◆ **Problem set**
a - From the passage on Functional Range Conditioning for CP, reproduce the words that begin with "Mitigating the challenges" and stop after "and reduce them?".
b - For each statement below, answer yes or no to whether it agrees with the passage on Functional Range Conditioning for CP, and quote the words of the passage that decide it.
(i) The writer created the term "Functional Range Conditioning" without drawing on any existing method.
(ii) The strategy calls for identifying how the joints behave dynamically before any active stretching begins.
(iii) In CP, the connective tissue anchors are described as stronger than the muscle fiber.
c - Continue the passage on Functional Range Conditioning for CP, starting after its final sentence.

Taking all of this into account, I will begin the process of sharing a strategy I have called Functional Range Conditioning for CP.  It is a relatively comprehensive set of skills from the objective observers perspective that is based in an equally "heavy" physiological foundation...but at the same time, it is something that lends well to the "end-user".  This means that it has been specifically formulated to resonate well with any parent / care-giver and therefore serve as a valuable tool that can be used directly in the home.

The term "Functional Range Conditioning" is something I have essentially borrowed from an already established methodology used in athletes that efficiently and effectively frames an essential (and fundamental) reality:

In order for functional performance to improve (and thus reach maximum potential), we must first ensure that joints actually behave as joints.  If the singular articulations are dysfunctional, then the movement potential of the entire body is limited.  

Therefore, the strategy --- when addressing the issue of restricted / reduced ranges of motion --- is to first identify the dynamic behaviour of the joints before engaging in any active (or aggressive) stretching protocols.

Mitigating the challenges and risks of stretching

Challenges and risks??!  These specific things are identified in detail in the earlier stretching post, but once you have absorbed these risks and challenges, the next practical question becomes: 

"How do I (we) navigate and reduce them?

One of the MANY architectural challenges in CP is the inherent "mismatch" between the excessive strength (tightness) of the muscle fiber and the relative weakness of the connective tissue "anchors" (tendon, tendon attachment to the bone).  In other words, when we import a standard stretching protocol to CP, it is impossible to confidently be sure that the stretch itself is actually stretching muscle or in fact stressing / straining the tendon and/or the attachments to the bone.

◆ **Input data**
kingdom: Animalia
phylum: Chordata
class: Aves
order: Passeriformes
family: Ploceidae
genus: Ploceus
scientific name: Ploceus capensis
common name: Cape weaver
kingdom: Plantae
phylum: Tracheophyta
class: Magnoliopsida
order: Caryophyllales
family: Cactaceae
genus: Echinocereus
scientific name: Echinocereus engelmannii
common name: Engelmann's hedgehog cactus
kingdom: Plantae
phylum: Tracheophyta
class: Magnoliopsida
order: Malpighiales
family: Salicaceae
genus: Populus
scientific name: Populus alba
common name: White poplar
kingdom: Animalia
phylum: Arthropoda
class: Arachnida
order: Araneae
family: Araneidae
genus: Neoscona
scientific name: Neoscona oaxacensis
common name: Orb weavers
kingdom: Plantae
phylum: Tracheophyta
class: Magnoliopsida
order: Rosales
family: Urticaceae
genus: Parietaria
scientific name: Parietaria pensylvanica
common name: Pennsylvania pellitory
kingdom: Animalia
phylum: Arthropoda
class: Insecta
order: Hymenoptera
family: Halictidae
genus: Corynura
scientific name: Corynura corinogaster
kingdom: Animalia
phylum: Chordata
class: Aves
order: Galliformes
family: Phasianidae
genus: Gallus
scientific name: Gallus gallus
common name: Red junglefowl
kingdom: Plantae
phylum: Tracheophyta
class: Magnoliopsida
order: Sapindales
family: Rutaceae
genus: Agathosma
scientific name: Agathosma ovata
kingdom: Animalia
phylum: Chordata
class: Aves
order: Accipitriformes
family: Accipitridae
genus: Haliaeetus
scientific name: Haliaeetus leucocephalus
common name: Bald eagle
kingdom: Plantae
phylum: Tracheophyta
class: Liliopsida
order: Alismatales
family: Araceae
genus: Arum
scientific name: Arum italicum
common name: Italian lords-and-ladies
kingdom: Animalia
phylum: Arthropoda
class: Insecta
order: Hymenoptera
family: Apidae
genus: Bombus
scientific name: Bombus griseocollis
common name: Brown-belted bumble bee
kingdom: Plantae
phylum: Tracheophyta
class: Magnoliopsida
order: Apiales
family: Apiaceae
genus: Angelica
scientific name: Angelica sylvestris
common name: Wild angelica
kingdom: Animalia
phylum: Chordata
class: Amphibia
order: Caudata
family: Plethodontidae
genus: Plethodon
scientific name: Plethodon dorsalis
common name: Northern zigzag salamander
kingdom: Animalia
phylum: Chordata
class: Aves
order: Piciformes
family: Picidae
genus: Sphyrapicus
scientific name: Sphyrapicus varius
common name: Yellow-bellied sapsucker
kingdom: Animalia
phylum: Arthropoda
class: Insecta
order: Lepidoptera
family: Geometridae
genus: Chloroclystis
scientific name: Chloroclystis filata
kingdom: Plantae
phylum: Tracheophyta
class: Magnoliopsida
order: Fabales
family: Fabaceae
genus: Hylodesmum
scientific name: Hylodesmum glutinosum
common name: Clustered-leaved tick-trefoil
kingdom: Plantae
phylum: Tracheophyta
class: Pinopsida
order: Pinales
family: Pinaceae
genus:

◆ **Answers for the tasks**
a -
Mitigating the challenges and risks of stretching

Challenges and risks??!  These specific things are identified in detail in the earlier stretching post, but once you have absorbed these risks and challenges, the next practical question becomes: 

"How do I (we) navigate and reduce them?

b -
(i) No: "is something I have essentially borrowed from an already established methodology used in athletes"
(ii) Yes: "is to first identify the dynamic behaviour of the joints before engaging in any active (or aggressive) stretching protocols"
(iii) No: "the excessive strength (tightness) of the muscle fiber and the relative weakness of the connective tissue "anchors""

c -
Therefore, before any angular (dynamic) movement is done, we should first provide some essential "nutrition" to the joint itself.  This is the first step in Functional Range Conditioning:

1. Joint Health and Nutrition

In order to achieve true productive range of motion, the joints MUST be healthy (or as healthy as possible) and formally behave (perform) as they are designed.  The reality in CP is that the majority of the synovial joints manifest moderate to profound stiffness.  In other words, the joint capsule (the connective tissue that covers the entire joint like a sac) manifests a certain fibrosis.  This means that rather than being a pliable and adjustable membrane, it is tight, fibrous, and relatively unforgiving. 

"Sponge Analogy"

I have used the Sponge Analogy on many occasions and I can honestly say that it is one of my most favorite ways of explaining joint behaviour in a way that is almost instantaneously understandable. 

Joint require a certain level of fluid...not only within the joint itself, but within the layers of tissue and even down to the cellular level.  This fluid essentially "bathes" the joint...providing not only lubrication and movement freedom, but also NUTRIENTS.  When a joint is fibrotic, it can formally be related to a dry sponge.  

The image above essentially demonstrates the 3 states that joints can manifest.  They should not be considered as 3 separate states, however...this should be looked at as a continuum.  Meaning that there is a gradual change in state when we move from one extreme to the other. 

Dry Sponge

The dry sponge represents the fibrotic joint.  It is rigid, in some cases distorted, and very much devoid of nutrients. 

Moist Sponge

This is meant to represent the "ideal homeostatic state" of a joint.  There is sufficient amounts of interstitial fluid to maintain its integrity as well as provide it with the required amount of nourishment.

Wet Sponge

The wet sponge represents the joint that has experienced some form of trauma...whether it be an acute injury or the result of long-term chronic stress.  Think of this as swelling or edema.

If we consider this analogy, then imposing angular dynamic movement (stretching) around this joint can potentially (if not likely) run the risk of unseen (and potentially de-stabilizing) injury or insult.  As a matter of strategic wisdom, when we are dealing with the challenges of CP and stiff / fibrotic joints...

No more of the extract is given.